The New York City Bar Association released a study supporting its position that federally-funded counsel for immigrants facing deportation would save the government more than $200 million by reducing costs for detention and speeding up resolution of immigration cases.

The study, solicited by Wilmer Cutler Pickering Hale and Dorr, working pro bono on behalf of the bar, said providing public defender services would cost $208 million annually, but detaining those facing deportation would shrink costs by at least $173 million to $174 million. Foster care for children of detainees and deportees also would drop between $31 million and $34 million annually, the report said.

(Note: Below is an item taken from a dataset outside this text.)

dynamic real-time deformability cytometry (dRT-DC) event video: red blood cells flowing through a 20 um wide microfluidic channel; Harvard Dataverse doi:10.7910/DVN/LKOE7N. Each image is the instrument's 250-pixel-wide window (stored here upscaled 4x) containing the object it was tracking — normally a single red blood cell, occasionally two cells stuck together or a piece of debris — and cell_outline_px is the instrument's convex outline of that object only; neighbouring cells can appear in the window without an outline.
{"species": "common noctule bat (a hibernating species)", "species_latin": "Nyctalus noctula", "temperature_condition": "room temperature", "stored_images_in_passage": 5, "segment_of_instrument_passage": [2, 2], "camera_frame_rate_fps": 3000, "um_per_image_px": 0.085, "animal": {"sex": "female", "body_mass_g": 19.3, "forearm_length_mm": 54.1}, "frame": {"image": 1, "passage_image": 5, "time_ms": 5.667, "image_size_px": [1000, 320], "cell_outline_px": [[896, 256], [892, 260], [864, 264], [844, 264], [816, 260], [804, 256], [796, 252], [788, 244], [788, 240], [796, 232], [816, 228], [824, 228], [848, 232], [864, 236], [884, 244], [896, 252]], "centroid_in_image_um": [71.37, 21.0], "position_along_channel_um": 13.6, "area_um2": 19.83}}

The city bar is advocating a government-funded counsel system, with an initial emphasis on those who are detained, as part of a broader movement to build support for a nationwide effort to meet the legal needs of the immigrant poor.

In 2013, the New York City Council voted to place $500,000 into a pilot program to provide detainees representation at the Varick Street Immigration Court. The result was the New York Immigrant Defenders, a group of attorneys and staff from The Bronx Defenders and Brooklyn Defender Services, who are expected to handle some 166 cases in 2014 (NYLJ, Sept. 30, 2013).

Immigration specialists at the city bar say the new report helps make their case.

“This study helps demonstrate that counsel for indigents facing detention and deportation is not only fairer and consistent with U.S. justice, but cost-effective,” said Lenni Benson, a professor at New York Law School and chair of the city bar’s Immigration and Nationality Law Committee.

Benson co-authored a separate study, also released Friday, that estimates that appointed counsel would save about 87,000 hearings and 115,000 hours of court staff time per year.

The study cites the opinion of immigration judges who overwhelmingly agreed that having a lawyer on a matter leads to the quick and efficient disposition of cases in a court system that is struggling with massive caseloads and multi-year backlogs.